Pokémon Go, a location-based augmented reality game, does not need much introduction as the game has been downloaded more than 130 million times worldwide since its initial launch on 6 July 2016.
However, Ars Technica reported that the game which had almost 45 million daily users in July, declined to just over 30 million since the start of August. The technical on-line magazine said that the latest tracking data seem “to suggest the game is simply a fad”.
The game was described as a “dumb video game accomplishing the unthinkable” in Everyday Money article 10 Unimaginable Things Happening Because of ‘Pokémon Go’.
It does not matter if it is a fad or a ‘dumb video game’, the Consumers’ Association of Penang (CAP) is concerned about the negative impacts that it brings, as has been reported worldwide. The fad has a potential to cause problems that are hard to curb.
After its launch in July, there were incidents such as:
- People being killed for trespassing into private property to hunt for Pokémon. In July 2016, a youth was shot dead in Guatemala, Central America, and he is likely to be the first shooting victim after the game was launched.
- A Bosnian non-governmental group warned gamers from wandering into areas littered with unexploded landmines left over from the 1992 – 1995 regional conflict.
- Authorities worldwide warned about driving while playing the game. News on 24 August 2016 reported about a Japanese farmer who knocked down and killed a woman. He was playing the game while driving a truck.
Malaysia has experienced its fair share of problems too. It was reported that people get too into the game “that they are not aware of their surroundings, including crossing the street blindly”. This poses a safety hazard as there are gamers who have exposed themselves to traffic accidents and have fallen prey to robbers.
There have been numerous complaints about gamers littering the places they visited with rubbish and turning public places into toilets. The gamers have also disturbed public peace and trespassed into restricted or private properties. Many gamers have made a nuisance of themselves in residential areas and this has to stop.
There is also the possibility that the privacy and security of a person’s home might be compromised when strangers hunt for the augmented reality creatures there.

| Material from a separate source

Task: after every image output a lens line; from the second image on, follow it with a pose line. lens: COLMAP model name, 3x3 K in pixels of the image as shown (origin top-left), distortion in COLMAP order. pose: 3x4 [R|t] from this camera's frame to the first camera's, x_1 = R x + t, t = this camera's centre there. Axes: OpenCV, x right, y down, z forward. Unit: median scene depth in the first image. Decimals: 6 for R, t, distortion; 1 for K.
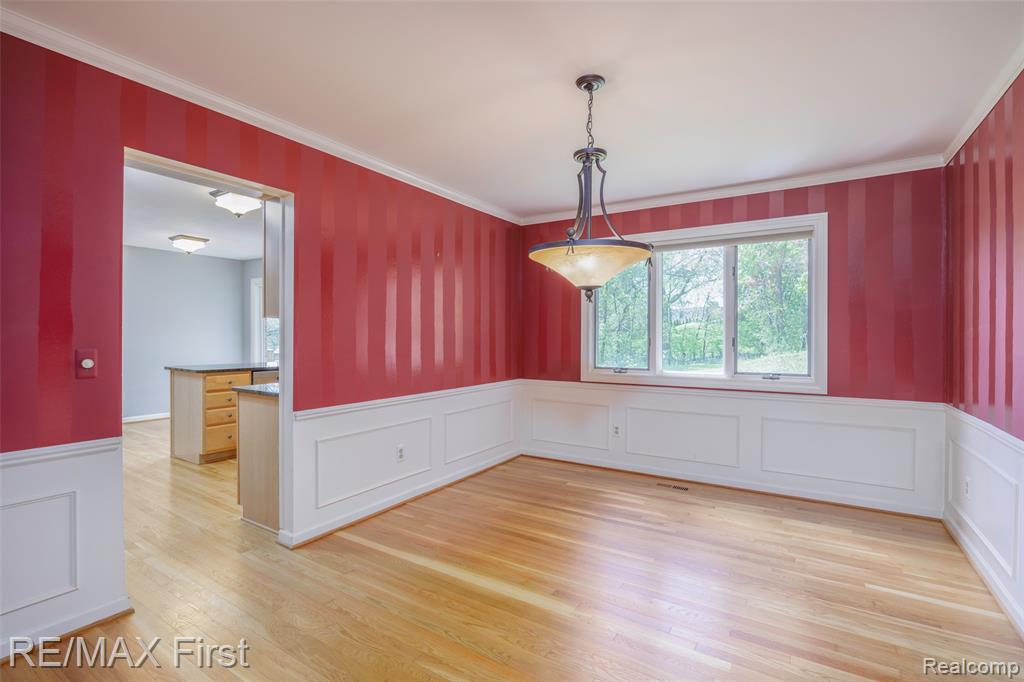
lens RADIAL K [[477.3, 0, 512.7], [0, 477.3, 337.1], [0, 0, 1]] dist [-0.016704, 0.001097]
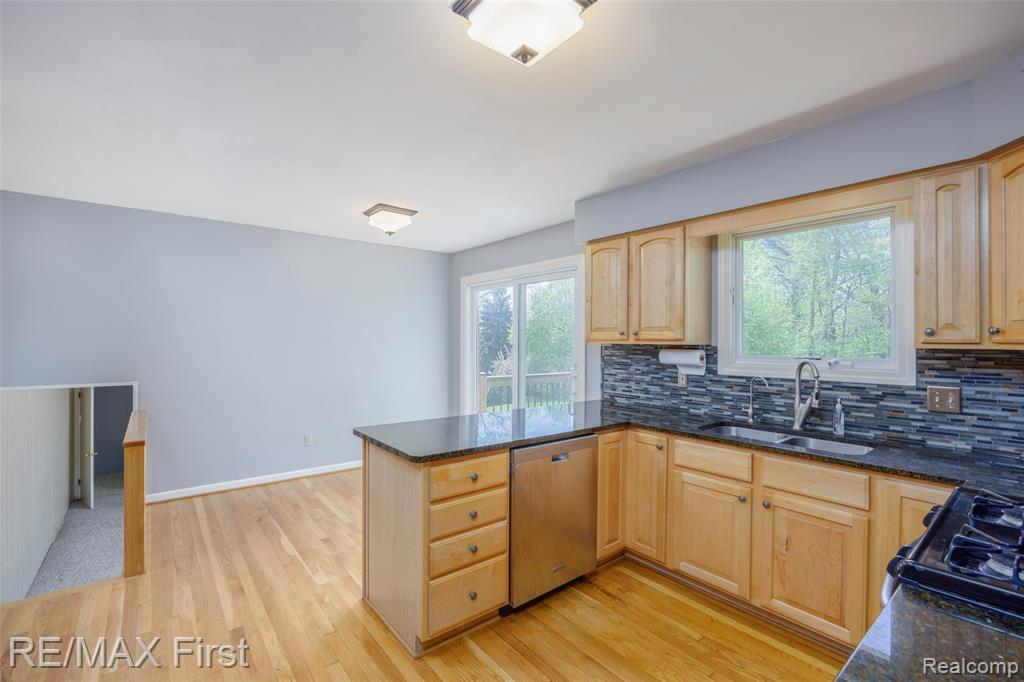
lens RADIAL K [[455.9, 0, 512.1], [0, 455.9, 342.4], [0, 0, 1]] dist [-0.019813, 0.000179]
pose [[0.952030, 0.011824, -0.305775, -0.418196], [-0.013188, 0.999910, -0.002393, -0.035329], [0.305719, 0.006311, 0.952101, 0.576763]]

Although the Malaysian Communications and Multimedia Commission (MCMC) has issued general guidelines for the public, CAP urges the Commission to be proactive in regulating the Pokécraze.
CAP wonders on what grounds has MCMC based their decision to permit the game in Malaysia. Have they not considered its numerous negative impacts? Popular Egyptian Islamic theologian Sheikh Yusuf al-Qaradawi’s fatwa prohibited the Japanese pokemon series in 2001 stating that “in order to protect the minds, beliefs and character of our children as well as their money: these people have perfected the art of looting it from them by consent, and gradually drawing their fathers and mothers into agreement also”. The fatwa makes good sense till today.
Just because MCMC permitted a free-for-all, with a mere list of guidelines for the gamers, residents have to put up with the rowdy crowd and whoever raises objection might be intimidated by the gamers as well as the commercial outlets that benefit from the game.
MCMC should take the initiative to ensure that Pokéstops and Pokégyms are located away from places of worship, residential area, schools, universities, security-sensitive areas (e.g. government departments, airfields, and military installations), dangerous spots (e.g. rivers and high voltage installations), private properties and fire stations.
It is baffling why MCMC expects individuals to visit the game developer Niantic’s website to remove a Pokéstop or Pokégym on their own. The onus lies with the MCMC to remove these, not the victims of circumstance. Moreover, MCMC has opened the Pandora Box for future versions of the game and other similar augmented reality games to create greater problems and conflict in the community.
The gamers are also dangerously congesting traffic and causing a din in residential areas. It is just a matter of time before fights break out because gamers have trespassed into private properties, making a nuisance of themselves.
CAP is concerned about this Pokécraze because it is affecting the productivity of the country. Would an employee be as productive now compared to before the game was introduced? Would parents be distracted from their roles and that their children’s studies and needs be affected? How are they going to prevent an unbridled expenditure on their children’s smartphone data plan? These are just a few questions to fuel our thoughts.
MCMC has just “advised” gamers to be mindful of their expenditure while playing the game as there are incentives to encourage players to spend up to RM429.99 in buying an equivalent of 14,500 PokeCoins.
Besides wasting money on a pursuit of fantasy, many gamers are too engrossed to realise that the game gives Niantic access to data on their smartphones, including e-mail contacts and social media profiles.
According to Kurt Iveson, an Associate Professor of Urban Geography at the University of Sydney, this data could potentially be sold to third parties with an interest in targeted advertising.
Therefore, CAP urges MCMC to consider what the steps are to be taken to restrict data harvesting by Niantic and a possibility of getting into the hands of third parties. In the meantime, CAP calls on MCMC to completely ban the game since the negative impacts clearly outweigh the positive ones.